The Fabrica is widely considered the most beautiful medical book ever published. It combines scientific exposition, art and typography in a manner unprecedented in the 16th century and rarely equalled in later centuries. The more than 200 woodblocks for the illustrations were prepared in Venice by an anonymous artist in the school of Titian under Vesalius's supervision and shipped to the publisher in Basel with the author's precise instructions for placing them in relation to the text and for keying explanations printed in the margins to particular illustrations or details. The woodcuts were highly influential and were re-used or copied for over a century; the woodblocks themselves survived in Germany up to the Second World War. The work opens with a full-page scene of an anatomical theatre showing the dissection of a female corpse in progress; Vesalius performed one of the earliest autopsies on a female body. The 14 muscle-men stand in landscapes that together form a panorama of the Euganean Hills near Padua, where Vesalius studied and wrote his magnum opus, and even the woodcut initials, cut specially for this edition, depict activities associated with the dissecting room.

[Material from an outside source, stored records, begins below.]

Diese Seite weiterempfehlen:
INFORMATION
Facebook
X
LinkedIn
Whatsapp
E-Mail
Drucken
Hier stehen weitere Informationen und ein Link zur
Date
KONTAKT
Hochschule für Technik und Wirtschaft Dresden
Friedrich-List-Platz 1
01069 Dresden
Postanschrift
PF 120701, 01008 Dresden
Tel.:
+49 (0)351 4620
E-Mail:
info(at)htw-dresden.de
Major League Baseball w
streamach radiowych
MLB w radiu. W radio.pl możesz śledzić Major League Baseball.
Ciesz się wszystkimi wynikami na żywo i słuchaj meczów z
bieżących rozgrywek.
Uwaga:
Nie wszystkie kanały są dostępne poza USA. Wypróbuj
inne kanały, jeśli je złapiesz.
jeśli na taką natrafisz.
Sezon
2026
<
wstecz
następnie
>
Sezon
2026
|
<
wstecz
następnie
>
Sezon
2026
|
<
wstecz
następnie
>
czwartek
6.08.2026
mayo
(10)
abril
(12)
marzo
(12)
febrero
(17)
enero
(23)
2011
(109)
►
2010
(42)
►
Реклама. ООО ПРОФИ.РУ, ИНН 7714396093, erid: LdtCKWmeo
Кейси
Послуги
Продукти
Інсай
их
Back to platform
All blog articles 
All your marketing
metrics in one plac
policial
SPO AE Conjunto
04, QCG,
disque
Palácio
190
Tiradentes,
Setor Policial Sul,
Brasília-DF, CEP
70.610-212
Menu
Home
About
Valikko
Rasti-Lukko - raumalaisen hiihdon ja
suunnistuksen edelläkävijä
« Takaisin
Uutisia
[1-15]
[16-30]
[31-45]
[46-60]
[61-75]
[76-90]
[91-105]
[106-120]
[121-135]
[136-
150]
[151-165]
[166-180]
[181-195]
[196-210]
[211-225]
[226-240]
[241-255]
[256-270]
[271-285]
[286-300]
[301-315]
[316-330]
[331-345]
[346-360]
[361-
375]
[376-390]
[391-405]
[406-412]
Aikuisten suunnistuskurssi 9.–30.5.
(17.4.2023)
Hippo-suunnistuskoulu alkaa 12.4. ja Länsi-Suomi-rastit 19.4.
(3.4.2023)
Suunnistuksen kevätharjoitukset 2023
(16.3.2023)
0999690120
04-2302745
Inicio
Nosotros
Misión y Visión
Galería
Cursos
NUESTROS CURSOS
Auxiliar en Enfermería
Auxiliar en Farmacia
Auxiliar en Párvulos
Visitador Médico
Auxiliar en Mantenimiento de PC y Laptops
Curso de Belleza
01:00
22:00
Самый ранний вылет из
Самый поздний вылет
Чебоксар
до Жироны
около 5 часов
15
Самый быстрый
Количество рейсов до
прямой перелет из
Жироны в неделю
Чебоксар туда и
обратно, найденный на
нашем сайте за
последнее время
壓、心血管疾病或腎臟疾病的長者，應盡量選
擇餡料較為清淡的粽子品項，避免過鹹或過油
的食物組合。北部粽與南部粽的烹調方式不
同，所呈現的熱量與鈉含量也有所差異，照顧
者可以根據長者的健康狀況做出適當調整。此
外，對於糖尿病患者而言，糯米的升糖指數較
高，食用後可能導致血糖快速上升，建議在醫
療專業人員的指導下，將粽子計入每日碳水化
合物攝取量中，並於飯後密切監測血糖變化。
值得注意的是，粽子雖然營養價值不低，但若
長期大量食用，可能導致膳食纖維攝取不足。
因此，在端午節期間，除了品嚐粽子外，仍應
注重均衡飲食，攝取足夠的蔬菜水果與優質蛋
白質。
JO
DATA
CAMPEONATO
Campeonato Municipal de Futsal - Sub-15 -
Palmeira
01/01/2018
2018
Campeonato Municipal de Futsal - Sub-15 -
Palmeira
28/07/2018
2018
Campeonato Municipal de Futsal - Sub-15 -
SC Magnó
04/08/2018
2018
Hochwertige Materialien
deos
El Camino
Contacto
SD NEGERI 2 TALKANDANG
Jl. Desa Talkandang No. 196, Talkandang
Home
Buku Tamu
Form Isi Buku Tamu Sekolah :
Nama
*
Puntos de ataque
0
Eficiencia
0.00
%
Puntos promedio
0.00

The present copy has formed part of the library of a contemporary man of letters and, subsequently, two physicians. Alberto Lollio was a noted literary figure in Renaissance Ferrara. Poet, playwright, champion of the Tuscan language, and founder and member of numerous academic and literary societies, Lollio was a strict contemporary of Vesalius and was married to the daughter of the celebrated physician Sigismondo Nigrisoli. Gennaro Giannelli was a Neapolitan doctor of the first half of the 18th century, whose extensive library has been noted; Martin Tupper was physician to the Duke of Wellington, who turned down two offers of a baronetcy, first from Lord Liverpool and second from the Duke of Wellington. He was the father of Martin Farquhar Tupper, writer and poet.
Adams V-603; Dibner, Heralds of Science 122; Garrison-Morton 375; Heirs of Hippocrates 281; Grolier Medicine 18A; NLM/Durling 4577; PMM 71; Wellcome 6560; Norman 2137.